■ ASSIGNMENT:
Repeat the entries below exactly, pictures excluded.

Items listed in a dataset:
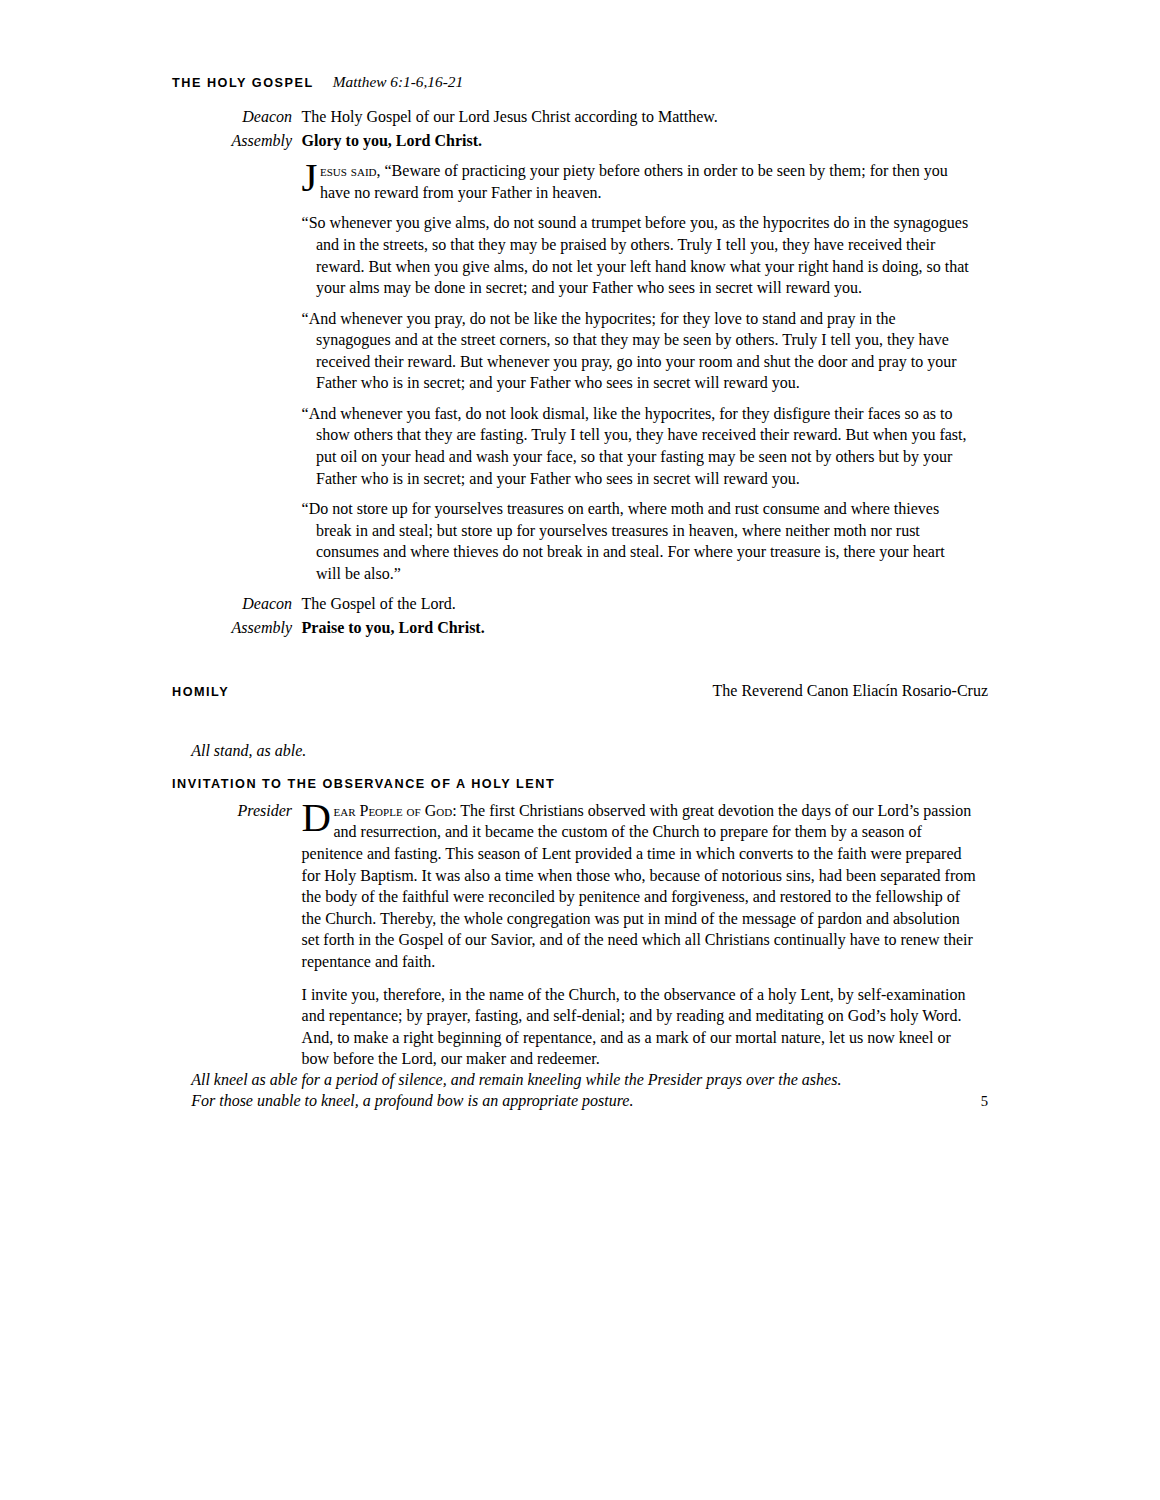The Holy Gospel Matthew 6:1-6,16-21
Deacon
The Holy Gospel of our Lord Jesus Christ according to Matthew.
Assembly
Glory to you, Lord Christ.
Jesus said, “Beware of practicing your piety before others in order to be seen by them; for then you have no reward from your Father in heaven.
“So whenever you give alms, do not sound a trumpet before you, as the hypocrites do in the synagogues and in the streets, so that they may be praised by others. Truly I tell you, they have received their reward. But when you give alms, do not let your left hand know what your right hand is doing, so that your alms may be done in secret; and your Father who sees in secret will reward you.
“And whenever you pray, do not be like the hypocrites; for they love to stand and pray in the synagogues and at the street corners, so that they may be seen by others. Truly I tell you, they have received their reward. But whenever you pray, go into your room and shut the door and pray to your Father who is in secret; and your Father who sees in secret will reward you.
“And whenever you fast, do not look dismal, like the hypocrites, for they disfigure their faces so as to show others that they are fasting. Truly I tell you, they have received their reward. But when you fast, put oil on your head and wash your face, so that your fasting may be seen not by others but by your Father who is in secret; and your Father who sees in secret will reward you.
“Do not store up for yourselves treasures on earth, where moth and rust consume and where thieves break in and steal; but store up for yourselves treasures in heaven, where neither moth nor rust consumes and where thieves do not break in and steal. For where your treasure is, there your heart will be also.”
Deacon
The Gospel of the Lord.
Assembly
Praise to you, Lord Christ.
homily
The Reverend Canon Eliacín Rosario-Cruz
All stand, as able.
invitation to the observance of a holy lent
Presider
Dear People of God: The first Christians observed with great devotion the days of our Lord’s passion and resurrection, and it became the custom of the Church to prepare for them by a season of penitence and fasting. This season of Lent provided a time in which converts to the faith were prepared for Holy Baptism. It was also a time when those who, because of notorious sins, had been separated from the body of the faithful were reconciled by penitence and forgiveness, and restored to the fellowship of the Church. Thereby, the whole congregation was put in mind of the message of pardon and absolution set forth in the Gospel of our Savior, and of the need which all Christians continually have to renew their repentance and faith.
I invite you, therefore, in the name of the Church, to the observance of a holy Lent, by self-examination and repentance; by prayer, fasting, and self-denial; and by reading and meditating on God’s holy Word. And, to make a right beginning of repentance, and as a mark of our mortal nature, let us now kneel or bow before the Lord, our maker and redeemer.
All kneel as able for a period of silence, and remain kneeling while the Presider prays over the ashes.
For those unable to kneel, a profound bow is an appropriate posture.
5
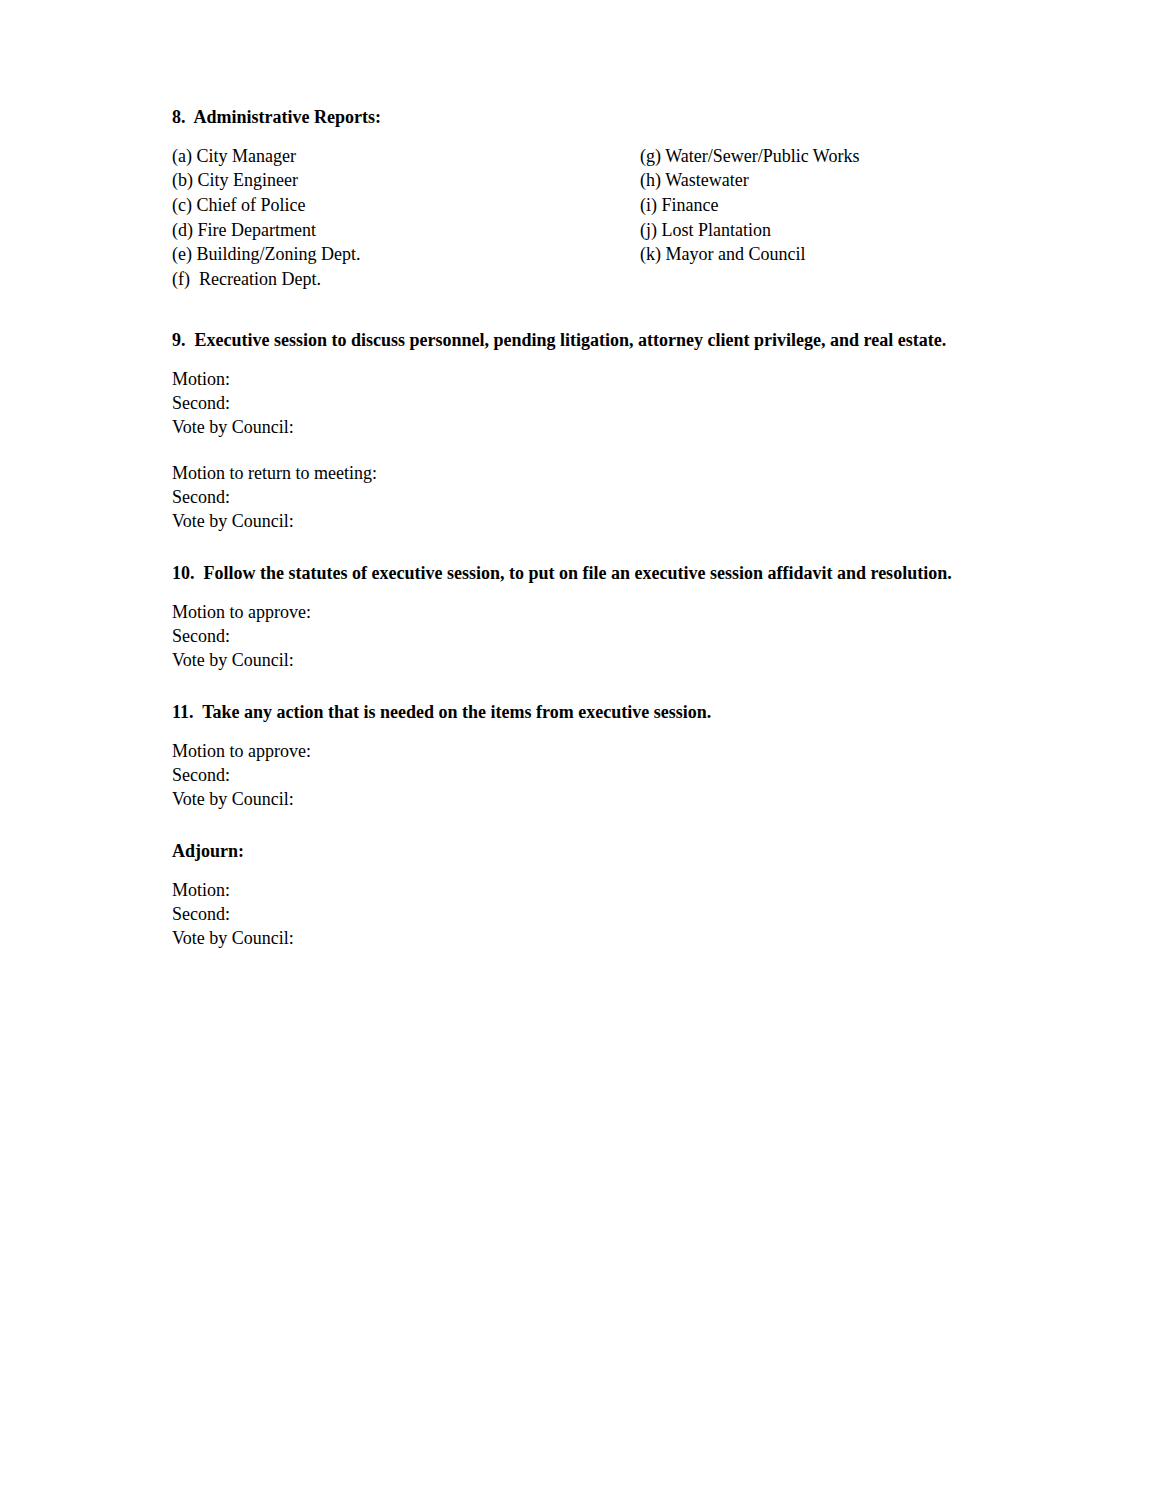8. Administrative Reports:
(a) City Manager(g) Water/Sewer/Public Works (b) City Engineer(h) Wastewater (c) Chief of Police(i) Finance (d) Fire Department(j) Lost Plantation (e) Building/Zoning Dept.(k) Mayor and Council (f) Recreation Dept.
9. Executive session to discuss personnel, pending litigation, attorney client privilege, and real estate.
Motion:
Second:
Vote by Council:
Motion to return to meeting:
Second:
Vote by Council:
10. Follow the statutes of executive session, to put on file an executive session affidavit and resolution.
Motion to approve:
Second:
Vote by Council:
11. Take any action that is needed on the items from executive session.
Motion to approve:
Second:
Vote by Council:
Adjourn:
Motion:
Second:
Vote by Council:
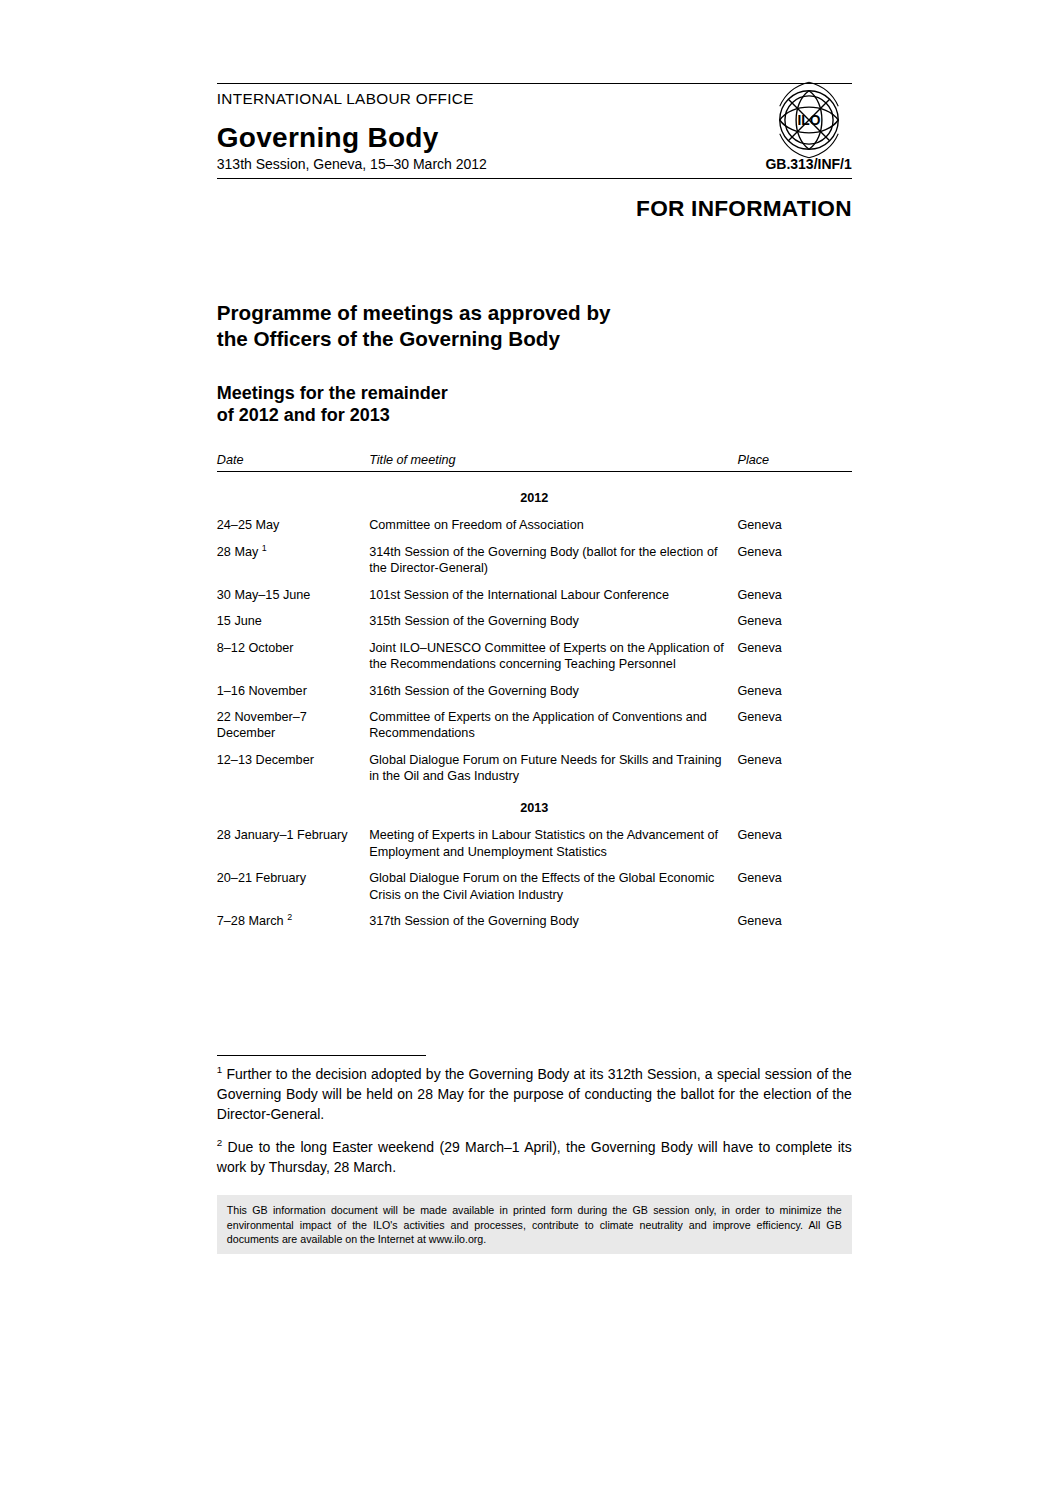INTERNATIONAL LABOUR OFFICE
ILO
Governing Body
313th Session, Geneva, 15–30 March 2012
GB.313/INF/1
FOR INFORMATION
Programme of meetings as approved by
the Officers of the Governing Body
Meetings for the remainder
of 2012 and for 2013
| Date | Title of meeting | Place |
| --- | --- | --- |
| 2012 |
| 24–25 May | Committee on Freedom of Association | Geneva |
| 28 May 1 | 314th Session of the Governing Body (ballot for the election of the Director-General) | Geneva |
| 30 May–15 June | 101st Session of the International Labour Conference | Geneva |
| 15 June | 315th Session of the Governing Body | Geneva |
| 8–12 October | Joint ILO–UNESCO Committee of Experts on the Application of the Recommendations concerning Teaching Personnel | Geneva |
| 1–16 November | 316th Session of the Governing Body | Geneva |
| 22 November–7 December | Committee of Experts on the Application of Conventions and Recommendations | Geneva |
| 12–13 December | Global Dialogue Forum on Future Needs for Skills and Training in the Oil and Gas Industry | Geneva |
| 2013 |
| 28 January–1 February | Meeting of Experts in Labour Statistics on the Advancement of Employment and Unemployment Statistics | Geneva |
| 20–21 February | Global Dialogue Forum on the Effects of the Global Economic Crisis on the Civil Aviation Industry | Geneva |
| 7–28 March 2 | 317th Session of the Governing Body | Geneva |
1 Further to the decision adopted by the Governing Body at its 312th Session, a special session of the Governing Body will be held on 28 May for the purpose of conducting the ballot for the election of the Director-General.
2 Due to the long Easter weekend (29 March–1 April), the Governing Body will have to complete its work by Thursday, 28 March.
This GB information document will be made available in printed form during the GB session only, in order to minimize the environmental impact of the ILO's activities and processes, contribute to climate neutrality and improve efficiency. All GB documents are available on the Internet at www.ilo.org.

■ WRITTEN SOLUTION:
The Holy Gospel Matthew 6:1-6,16-21
Deacon
The Holy Gospel of our Lord Jesus Christ according to Matthew.
Assembly
Glory to you, Lord Christ.
Jesus said, “Beware of practicing your piety before others in order to be seen by them; for then you have no reward from your Father in heaven.
“So whenever you give alms, do not sound a trumpet before you, as the hypocrites do in the synagogues and in the streets, so that they may be praised by others. Truly I tell you, they have received their reward. But when you give alms, do not let your left hand know what your right hand is doing, so that your alms may be done in secret; and your Father who sees in secret will reward you.
“And whenever you pray, do not be like the hypocrites; for they love to stand and pray in the synagogues and at the street corners, so that they may be seen by others. Truly I tell you, they have received their reward. But whenever you pray, go into your room and shut the door and pray to your Father who is in secret; and your Father who sees in secret will reward you.
“And whenever you fast, do not look dismal, like the hypocrites, for they disfigure their faces so as to show others that they are fasting. Truly I tell you, they have received their reward. But when you fast, put oil on your head and wash your face, so that your fasting may be seen not by others but by your Father who is in secret; and your Father who sees in secret will reward you.
“Do not store up for yourselves treasures on earth, where moth and rust consume and where thieves break in and steal; but store up for yourselves treasures in heaven, where neither moth nor rust consumes and where thieves do not break in and steal. For where your treasure is, there your heart will be also.”
Deacon
The Gospel of the Lord.
Assembly
Praise to you, Lord Christ.
homily
The Reverend Canon Eliacín Rosario-Cruz
All stand, as able.
invitation to the observance of a holy lent
Presider
Dear People of God: The first Christians observed with great devotion the days of our Lord’s passion and resurrection, and it became the custom of the Church to prepare for them by a season of penitence and fasting. This season of Lent provided a time in which converts to the faith were prepared for Holy Baptism. It was also a time when those who, because of notorious sins, had been separated from the body of the faithful were reconciled by penitence and forgiveness, and restored to the fellowship of the Church. Thereby, the whole congregation was put in mind of the message of pardon and absolution set forth in the Gospel of our Savior, and of the need which all Christians continually have to renew their repentance and faith.
I invite you, therefore, in the name of the Church, to the observance of a holy Lent, by self-examination and repentance; by prayer, fasting, and self-denial; and by reading and meditating on God’s holy Word. And, to make a right beginning of repentance, and as a mark of our mortal nature, let us now kneel or bow before the Lord, our maker and redeemer.
All kneel as able for a period of silence, and remain kneeling while the Presider prays over the ashes.
For those unable to kneel, a profound bow is an appropriate posture.
5
8. Administrative Reports:
(a) City Manager(g) Water/Sewer/Public Works (b) City Engineer(h) Wastewater (c) Chief of Police(i) Finance (d) Fire Department(j) Lost Plantation (e) Building/Zoning Dept.(k) Mayor and Council (f) Recreation Dept.
9. Executive session to discuss personnel, pending litigation, attorney client privilege, and real estate.
Motion:
Second:
Vote by Council:
Motion to return to meeting:
Second:
Vote by Council:
10. Follow the statutes of executive session, to put on file an executive session affidavit and resolution.
Motion to approve:
Second:
Vote by Council:
11. Take any action that is needed on the items from executive session.
Motion to approve:
Second:
Vote by Council:
Adjourn:
Motion:
Second:
Vote by Council:
INTERNATIONAL LABOUR OFFICE
ILO
Governing Body
313th Session, Geneva, 15–30 March 2012
GB.313/INF/1
FOR INFORMATION
Programme of meetings as approved by
the Officers of the Governing Body
Meetings for the remainder
of 2012 and for 2013
| Date | Title of meeting | Place |
| --- | --- | --- |
| 2012 |
| 24–25 May | Committee on Freedom of Association | Geneva |
| 28 May 1 | 314th Session of the Governing Body (ballot for the election of the Director-General) | Geneva |
| 30 May–15 June | 101st Session of the International Labour Conference | Geneva |
| 15 June | 315th Session of the Governing Body | Geneva |
| 8–12 October | Joint ILO–UNESCO Committee of Experts on the Application of the Recommendations concerning Teaching Personnel | Geneva |
| 1–16 November | 316th Session of the Governing Body | Geneva |
| 22 November–7 December | Committee of Experts on the Application of Conventions and Recommendations | Geneva |
| 12–13 December | Global Dialogue Forum on Future Needs for Skills and Training in the Oil and Gas Industry | Geneva |
| 2013 |
| 28 January–1 February | Meeting of Experts in Labour Statistics on the Advancement of Employment and Unemployment Statistics | Geneva |
| 20–21 February | Global Dialogue Forum on the Effects of the Global Economic Crisis on the Civil Aviation Industry | Geneva |
| 7–28 March 2 | 317th Session of the Governing Body | Geneva |
1 Further to the decision adopted by the Governing Body at its 312th Session, a special session of the Governing Body will be held on 28 May for the purpose of conducting the ballot for the election of the Director-General.
2 Due to the long Easter weekend (29 March–1 April), the Governing Body will have to complete its work by Thursday, 28 March.
This GB information document will be made available in printed form during the GB session only, in order to minimize the environmental impact of the ILO's activities and processes, contribute to climate neutrality and improve efficiency. All GB documents are available on the Internet at www.ilo.org.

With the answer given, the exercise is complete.